Task item >>
Copy the lines below word for word, from the very first one up to and including the line that contains "одинаково. Вся разница".

Stored data >>

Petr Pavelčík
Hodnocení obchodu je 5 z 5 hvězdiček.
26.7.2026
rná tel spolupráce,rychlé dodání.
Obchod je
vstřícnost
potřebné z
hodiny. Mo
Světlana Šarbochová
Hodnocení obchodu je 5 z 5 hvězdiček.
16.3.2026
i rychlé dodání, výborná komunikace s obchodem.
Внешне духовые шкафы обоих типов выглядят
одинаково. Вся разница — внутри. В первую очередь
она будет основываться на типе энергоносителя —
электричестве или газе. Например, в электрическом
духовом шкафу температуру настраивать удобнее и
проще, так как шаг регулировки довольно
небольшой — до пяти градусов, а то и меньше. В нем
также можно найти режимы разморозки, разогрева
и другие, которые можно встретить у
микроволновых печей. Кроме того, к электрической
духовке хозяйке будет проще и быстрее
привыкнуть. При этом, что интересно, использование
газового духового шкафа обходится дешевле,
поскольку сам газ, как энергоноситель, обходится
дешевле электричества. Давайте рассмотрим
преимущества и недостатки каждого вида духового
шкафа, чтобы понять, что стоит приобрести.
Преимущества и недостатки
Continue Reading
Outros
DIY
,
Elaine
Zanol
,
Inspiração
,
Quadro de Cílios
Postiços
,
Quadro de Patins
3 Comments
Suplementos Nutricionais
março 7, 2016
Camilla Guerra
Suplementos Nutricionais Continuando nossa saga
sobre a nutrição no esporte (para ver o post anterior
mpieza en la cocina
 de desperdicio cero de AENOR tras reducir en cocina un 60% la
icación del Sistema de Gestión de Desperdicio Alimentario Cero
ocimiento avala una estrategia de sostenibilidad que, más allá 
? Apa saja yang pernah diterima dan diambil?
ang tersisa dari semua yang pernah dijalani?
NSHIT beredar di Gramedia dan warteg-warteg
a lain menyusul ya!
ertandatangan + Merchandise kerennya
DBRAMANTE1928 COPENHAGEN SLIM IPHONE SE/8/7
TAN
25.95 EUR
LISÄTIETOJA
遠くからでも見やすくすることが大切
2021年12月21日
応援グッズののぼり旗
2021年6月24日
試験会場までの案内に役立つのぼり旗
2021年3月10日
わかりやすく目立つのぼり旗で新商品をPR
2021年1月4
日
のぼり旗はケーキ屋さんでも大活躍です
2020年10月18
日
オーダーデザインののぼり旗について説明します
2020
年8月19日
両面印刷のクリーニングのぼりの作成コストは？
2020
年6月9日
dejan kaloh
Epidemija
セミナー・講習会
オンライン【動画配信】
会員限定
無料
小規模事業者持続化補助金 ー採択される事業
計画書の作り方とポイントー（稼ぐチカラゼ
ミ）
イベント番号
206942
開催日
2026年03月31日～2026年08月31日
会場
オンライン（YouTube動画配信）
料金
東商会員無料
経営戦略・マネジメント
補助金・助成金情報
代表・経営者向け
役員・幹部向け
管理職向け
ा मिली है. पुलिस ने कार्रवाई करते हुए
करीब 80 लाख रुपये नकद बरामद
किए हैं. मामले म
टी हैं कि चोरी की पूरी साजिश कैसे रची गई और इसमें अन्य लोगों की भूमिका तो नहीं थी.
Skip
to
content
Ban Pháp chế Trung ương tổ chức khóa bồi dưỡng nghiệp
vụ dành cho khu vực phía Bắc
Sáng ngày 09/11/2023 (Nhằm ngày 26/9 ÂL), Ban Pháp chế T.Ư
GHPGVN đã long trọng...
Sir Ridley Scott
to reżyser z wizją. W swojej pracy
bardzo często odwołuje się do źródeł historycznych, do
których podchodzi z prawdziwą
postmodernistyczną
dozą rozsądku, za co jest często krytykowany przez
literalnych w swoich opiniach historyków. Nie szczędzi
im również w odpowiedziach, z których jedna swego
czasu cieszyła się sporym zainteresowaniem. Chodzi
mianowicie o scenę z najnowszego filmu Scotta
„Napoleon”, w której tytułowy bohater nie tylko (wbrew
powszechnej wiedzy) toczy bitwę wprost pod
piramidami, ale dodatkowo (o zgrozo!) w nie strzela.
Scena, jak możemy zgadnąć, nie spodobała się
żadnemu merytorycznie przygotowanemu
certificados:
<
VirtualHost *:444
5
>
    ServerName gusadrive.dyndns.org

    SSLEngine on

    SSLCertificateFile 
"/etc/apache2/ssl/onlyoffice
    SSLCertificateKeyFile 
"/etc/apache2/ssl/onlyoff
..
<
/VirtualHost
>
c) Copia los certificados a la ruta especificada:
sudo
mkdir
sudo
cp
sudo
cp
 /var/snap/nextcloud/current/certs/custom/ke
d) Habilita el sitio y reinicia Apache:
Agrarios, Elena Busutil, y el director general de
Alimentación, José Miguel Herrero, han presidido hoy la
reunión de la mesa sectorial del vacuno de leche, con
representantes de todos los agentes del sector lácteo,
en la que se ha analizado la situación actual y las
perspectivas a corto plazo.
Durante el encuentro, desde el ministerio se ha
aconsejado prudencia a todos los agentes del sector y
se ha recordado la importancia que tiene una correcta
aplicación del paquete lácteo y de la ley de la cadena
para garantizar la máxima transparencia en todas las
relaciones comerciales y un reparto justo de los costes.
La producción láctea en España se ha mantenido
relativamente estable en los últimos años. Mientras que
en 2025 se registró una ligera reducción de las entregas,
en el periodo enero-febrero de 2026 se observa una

Your solution >>
Petr Pavelčík
Hodnocení obchodu je 5 z 5 hvězdiček.
26.7.2026
rná tel spolupráce,rychlé dodání.
Obchod je
vstřícnost
potřebné z
hodiny. Mo
Světlana Šarbochová
Hodnocení obchodu je 5 z 5 hvězdiček.
16.3.2026
i rychlé dodání, výborná komunikace s obchodem.
Внешне духовые шкафы обоих типов выглядят
одинаково. Вся разница — внутри. В первую очередь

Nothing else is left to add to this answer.